Unveiling E. coli adaptation dynamics with protein language model and random walk

Abstract

Biological processes rely on intricate interactions among multiple genes, forming diverse networks like protein-protein interaction networks, gene regulation networks, gene co-expression networks, and metabolic networks. Graph theory algorithms analyze these networks to unveil complex biological interactions. The Random Walk with Restart (RWR) algorithm is cutting-edge, extending to multiplex and heterogeneous networks, exploring various layers of gene and protein interactions, including protein-protein interactions and co-expression correlations. Additionally, it transitions to networks reflecting phenotype similarities among genes.

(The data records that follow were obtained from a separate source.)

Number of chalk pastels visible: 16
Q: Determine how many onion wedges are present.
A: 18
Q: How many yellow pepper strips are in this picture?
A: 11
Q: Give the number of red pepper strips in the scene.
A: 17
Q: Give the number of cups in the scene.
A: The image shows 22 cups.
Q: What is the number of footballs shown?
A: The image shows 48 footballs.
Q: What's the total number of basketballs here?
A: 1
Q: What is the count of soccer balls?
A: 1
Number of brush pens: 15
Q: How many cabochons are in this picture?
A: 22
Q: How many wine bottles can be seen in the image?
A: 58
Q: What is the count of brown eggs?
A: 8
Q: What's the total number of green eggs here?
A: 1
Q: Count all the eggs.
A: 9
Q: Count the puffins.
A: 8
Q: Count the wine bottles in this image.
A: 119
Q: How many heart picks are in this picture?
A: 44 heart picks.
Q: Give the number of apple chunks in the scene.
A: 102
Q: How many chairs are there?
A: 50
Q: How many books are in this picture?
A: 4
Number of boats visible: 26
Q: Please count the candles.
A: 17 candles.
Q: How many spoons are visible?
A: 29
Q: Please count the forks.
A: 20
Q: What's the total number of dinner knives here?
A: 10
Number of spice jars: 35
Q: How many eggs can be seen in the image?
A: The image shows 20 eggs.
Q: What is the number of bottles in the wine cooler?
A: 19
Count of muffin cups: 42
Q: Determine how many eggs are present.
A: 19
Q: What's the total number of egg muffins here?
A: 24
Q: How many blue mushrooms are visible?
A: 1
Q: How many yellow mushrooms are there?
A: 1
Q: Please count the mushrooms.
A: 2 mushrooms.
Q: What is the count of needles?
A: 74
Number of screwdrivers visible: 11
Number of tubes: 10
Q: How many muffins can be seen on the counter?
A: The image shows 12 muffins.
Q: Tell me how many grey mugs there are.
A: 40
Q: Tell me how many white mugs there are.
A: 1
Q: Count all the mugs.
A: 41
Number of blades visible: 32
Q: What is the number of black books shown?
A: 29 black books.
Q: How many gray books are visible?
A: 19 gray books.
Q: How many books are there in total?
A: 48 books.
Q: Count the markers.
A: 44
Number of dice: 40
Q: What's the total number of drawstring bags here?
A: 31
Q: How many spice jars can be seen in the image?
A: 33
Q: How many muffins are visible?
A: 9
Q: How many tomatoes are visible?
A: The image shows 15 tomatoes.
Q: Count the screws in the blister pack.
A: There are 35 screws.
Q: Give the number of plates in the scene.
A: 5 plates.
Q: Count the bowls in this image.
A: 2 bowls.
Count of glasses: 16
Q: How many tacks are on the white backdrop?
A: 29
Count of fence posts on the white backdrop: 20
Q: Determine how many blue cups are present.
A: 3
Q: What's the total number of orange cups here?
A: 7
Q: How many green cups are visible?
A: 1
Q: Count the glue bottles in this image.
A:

We developed a method to decipher the intrinsic phenotype mechanisms through genomic data utilizing RWR-M to identify functionally associated genes, integrated with pathway analysis, facilitating the subsequent identification of pivotal pathways. To validate our method, we conducted a single-cell bottleneck experiment. We grew the wild-type E. coli strain MG1655 under two varying conditions, subjecting them to increasing sublethal antibiotic pressure. Following that, we conducted whole-genome sequencing at every time point for both growth conditions. The variants were identified and they were used as seed genes in RWR-M. The RWR-M network was constructed using STRING, E. coli net, and Weighted Gene Co-expression Network Analysis (WGCNA). We subsequently analyzed the gene set through pathway analysis to pinpoint the crucial pathways and their associated genes responsible for the observed phenotypic variances in the two distinct environmental conditions. We supported our finding using protein language model (PLMs) and literature survey. By employing a multifaceted approach that combines various methodologies, we have established a comprehensive framework for pinpointing the critical factors responsible for the observed phenotypic changes.